For years, I had been in extreme neck and back pain, but everyone (myself included) was blaming it on a bad fall I had several years prior. The pain started to increase to a point where I found it difficult to stand for any length of time. I was fatigued and I started to get some strange symptoms that included a burning in my left arm, twitching in my eyes, and constant dizziness. Finally my doctor referred me to a neurologist who sent me for a CT scan “just to be sure it wasn’t a pinched nerve.” Turns out, it wasn’t.
What year was it? What was your age at the time?
The end of 2009, just before I turned 20.
In which hospital were you treated?
St. Michael’s Hospital in Toronto and Massachusetts General Hospital in Boston.
At what level of education were you at diagnosis?
I was in university and had just gotten accepted into the faculty of undergraduate social work.
What were your first thoughts when diagnosed?
I was scared and confused, but a little relieved to finally understand why I was in so much pain all of the time. I was also angry that I would have to leave school after working so hard to be accepted into a competitive faculty.
How did your family react?
My parents were scared and sad. I’m not sure my siblings understood the enormity of the situation. To be honest, I don’t think any of us did at first.
How did your friends react?
I tried to keep a lot of the details to myself at first, and like I said, I didn’t understand how bad things were, so my friends didn’t either. It was hard for some of my friends to understand why I was tired and in pain, but my good friends, the ones who are still around today, were supportive.
What did your treatment consist of?
Because my cancer is so rare, and because it was so advanced by the time I was properly diagnosed, I had to leave my home province of Newfoundland to have surgery in Toronto. I stayed there for three months and returned home. A couple of months later, I travelled to Boston, MA for two months to have specialized radiation that isn’t yet available in Canada. My parents were with me.

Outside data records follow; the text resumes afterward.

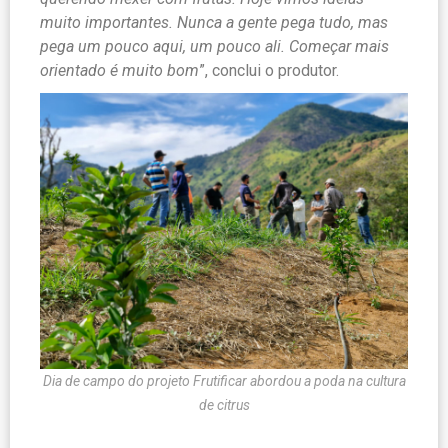
muito importantes. Nunca a gente pega tudo, mas
pega um pouco aqui, um pouco ali. Começar mais
orientado é muito bom
”, conclui o produtor.
Dia de campo do projeto Frutificar abordou a poda na cultura
de citrus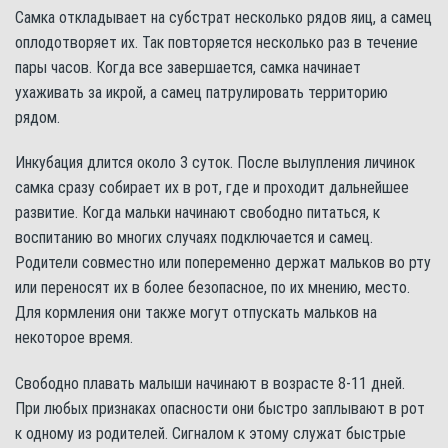
Самка откладывает на субстрат несколько рядов яиц, а самец
оплодотворяет их. Так повторяется несколько раз в течение
пары часов. Когда все завершается, самка начинает
ухаживать за икрой, а самец патрулировать территорию
рядом.
Инкубация длится около 3 суток. После вылупления личинок
самка сразу собирает их в рот, где и проходит дальнейшее
развитие. Когда мальки начинают свободно питаться, к
воспитанию во многих случаях подключается и самец.
Родители совместно или попеременно держат мальков во рту
или переносят их в более безопасное, по их мнению, место.
Для кормления они также могут отпускать мальков на
некоторое время.
Свободно плавать малыши начинают в возрасте 8-11 дней.
При любых признаках опасности они быстро заплывают в рот
к одному из родителей. Сигналом к этому служат быстрые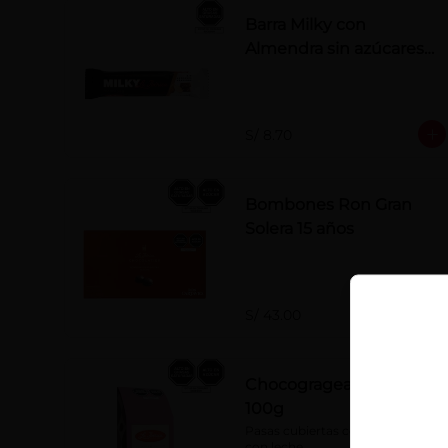
Barra Milky con
Almendra sin azúcares
añadidos 50 g
S/ 8.70
Bombones Ron Gran
Solera 15 años
S/ 43.00
Chocogrageas pasas x
100g
Pasas cubiertas con chocolate 
con leche.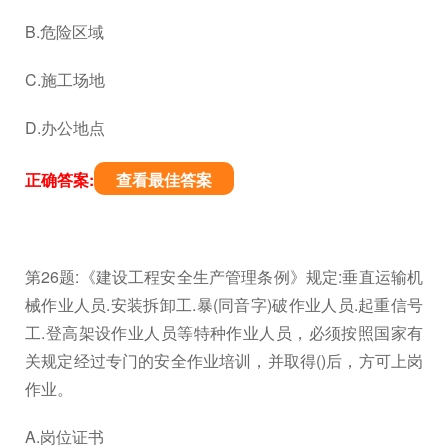
B.危险区域
C.施工场地
D.办公地点
正确答案:
查看最佳答案
第26题:《建设工程安全生产管理条例》规定:垂直运输机
械作业人员.安装拆卸工.暴(同音字)破作业人员.起重信号
工.登高架设作业人员等特种作业人员，必须按照国家有
关规定经过专门的安全作业培训，并取得()后，方可上岗
作业。
A.岗位证书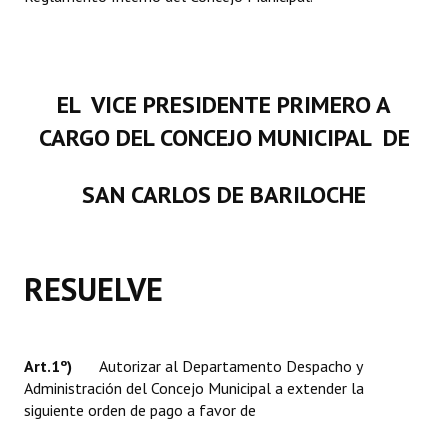
INSTITUCIONAL
Antiguos Pobladores
EL VICE PRESIDENTE PRIMERO A
Noticias Destacadas
CARGO DEL CONCEJO MUNICIPAL DE
Registros y Distinciones
Datos Históricos
SAN CARLOS DE BARILOCHE
Premio al Mérito - Registro
Audiencias Públicas - Registro
RESUELVE
Mujeres que Dejaron Huellas - Registro
Periodistas Decanos - Registro
Art.1º)
Autorizar al Departamento Despacho y
Ciudadano Ilustre - Registro
Administración del Concejo Municipal a extender la
siguiente orden de pago a favor de
Banca del Vecino - Registro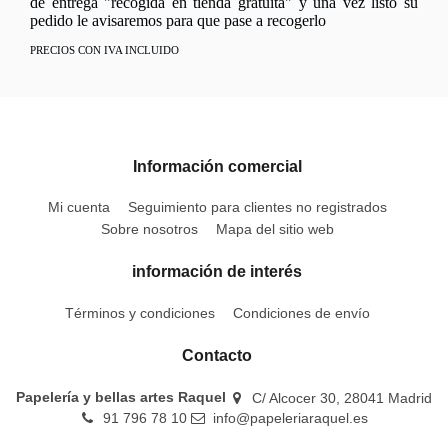
de entrega "recogida en tienda gratuita" y una vez listo su
pedido le avisaremos para que pase a recogerlo
PRECIOS CON IVA INCLUIDO
Información comercial
Mi cuenta
Seguimiento para clientes no registrados
Sobre nosotros
Mapa del sitio web
información de interés
Términos y condiciones
Condiciones de envío
Contacto
Papelería y bellas artes Raquel
C/ Alcocer 30, 28041 Madrid
91 796 78 10
info@papeleriaraquel.es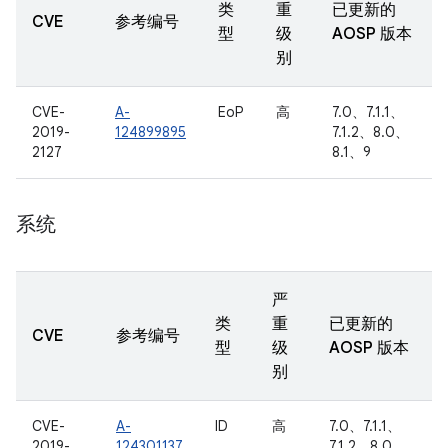
类
重
已更新的
CVE
参考编号
型
级
AOSP 版本
别
CVE-
A-
EoP
高
7.0、7.1.1、
2019-
124899895
7.1.2、8.0、
2127
8.1、9
系统
严
类
重
已更新的
CVE
参考编号
型
级
AOSP 版本
别
CVE-
A-
ID
高
7.0、7.1.1、
2019-
124301137
7.1.2、8.0、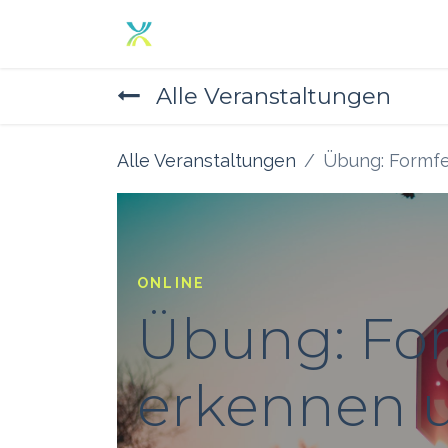
Zum Inhalt springen
Home
Angebot
Über un
Alle Veranstaltungen
Alle Veranstaltungen
Übung: Formf
ONLINE
Übung: Fo
erkennen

What is your current medical status?
Currently I am healthy and I’ve had clear scans since I finished radiation in October of 2010. I will be monitored for life with MRIs.
How is life different for you now post diagnosis?

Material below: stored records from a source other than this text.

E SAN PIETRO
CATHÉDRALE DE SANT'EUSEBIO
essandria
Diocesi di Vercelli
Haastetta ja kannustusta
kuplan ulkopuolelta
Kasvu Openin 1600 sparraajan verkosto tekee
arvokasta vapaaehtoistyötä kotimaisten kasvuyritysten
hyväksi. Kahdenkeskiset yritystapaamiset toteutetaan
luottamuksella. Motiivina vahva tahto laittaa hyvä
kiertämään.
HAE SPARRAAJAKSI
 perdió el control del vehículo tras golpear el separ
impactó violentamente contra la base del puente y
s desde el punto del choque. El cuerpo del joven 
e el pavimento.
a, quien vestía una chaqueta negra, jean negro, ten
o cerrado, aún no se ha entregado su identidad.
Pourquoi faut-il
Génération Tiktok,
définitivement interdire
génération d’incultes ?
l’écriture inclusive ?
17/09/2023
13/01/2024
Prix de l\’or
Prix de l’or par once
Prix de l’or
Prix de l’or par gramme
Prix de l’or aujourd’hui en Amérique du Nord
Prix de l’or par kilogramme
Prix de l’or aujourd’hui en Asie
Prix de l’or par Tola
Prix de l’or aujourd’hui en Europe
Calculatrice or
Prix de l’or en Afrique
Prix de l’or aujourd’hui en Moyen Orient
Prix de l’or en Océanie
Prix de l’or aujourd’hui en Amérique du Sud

Before I was diagnosed I led a very fast-paced lifestyle. I said yes to every opportunity because I hated to let people down. I put others happiness above my own health and energy levels. Today, I am still eager to help others, but I know that I have to make my health and energy a priority. I also have a different perspective on what’s important in my life. Things like family and friends, love, and social work are what I am passionate about. Things that used to cause me stress simply don’t anymore, and I’m less tolerant of dramatic situations and people in the sense that I don’t want them in my life. I’m much more focused on the bigger picture.

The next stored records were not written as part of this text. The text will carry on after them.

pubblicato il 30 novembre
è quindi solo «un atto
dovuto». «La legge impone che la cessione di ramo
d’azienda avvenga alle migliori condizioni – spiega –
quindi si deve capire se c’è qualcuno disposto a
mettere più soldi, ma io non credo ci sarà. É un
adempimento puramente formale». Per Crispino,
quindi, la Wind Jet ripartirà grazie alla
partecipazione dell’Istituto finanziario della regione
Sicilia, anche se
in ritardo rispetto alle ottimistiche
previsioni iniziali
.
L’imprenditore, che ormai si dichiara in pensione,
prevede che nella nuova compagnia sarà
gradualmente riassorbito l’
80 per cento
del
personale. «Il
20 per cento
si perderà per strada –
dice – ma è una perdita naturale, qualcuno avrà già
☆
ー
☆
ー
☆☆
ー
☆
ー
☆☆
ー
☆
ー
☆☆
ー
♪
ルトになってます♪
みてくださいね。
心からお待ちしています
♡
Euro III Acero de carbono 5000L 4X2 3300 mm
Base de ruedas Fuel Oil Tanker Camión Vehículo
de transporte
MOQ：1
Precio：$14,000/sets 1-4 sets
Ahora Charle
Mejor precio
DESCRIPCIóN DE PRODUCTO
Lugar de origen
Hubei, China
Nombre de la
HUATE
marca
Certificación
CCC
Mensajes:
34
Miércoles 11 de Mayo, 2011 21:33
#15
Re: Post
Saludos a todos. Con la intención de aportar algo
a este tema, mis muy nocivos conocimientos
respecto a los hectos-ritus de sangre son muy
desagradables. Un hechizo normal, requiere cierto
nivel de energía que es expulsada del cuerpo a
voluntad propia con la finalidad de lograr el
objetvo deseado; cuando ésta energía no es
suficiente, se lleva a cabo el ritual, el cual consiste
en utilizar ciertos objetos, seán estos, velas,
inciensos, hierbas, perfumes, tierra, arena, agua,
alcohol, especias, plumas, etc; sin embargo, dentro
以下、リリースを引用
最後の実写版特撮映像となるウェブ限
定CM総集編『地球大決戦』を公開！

What was the best lesson you took away from your challenge?
I learned that I need to make myself, my needs, and my values a priority. I learned that I need to advocate for my health (I’m still working on this one), and I learned what was truly important to me.
What really motivated/motivates you to keep going while you were/are sick?
In the moment I really just wanted to live. I was young and had plans and dreams. I also knew that I was important to my family.
What are your thoughts and feelings about your illness now?
I have a love/hate relationship with my cancer. Because of cancer, I have gained a new motivation, independence, and fearlessness. I have met amazing friends and have a job that I love. The hate part is self-explanatory.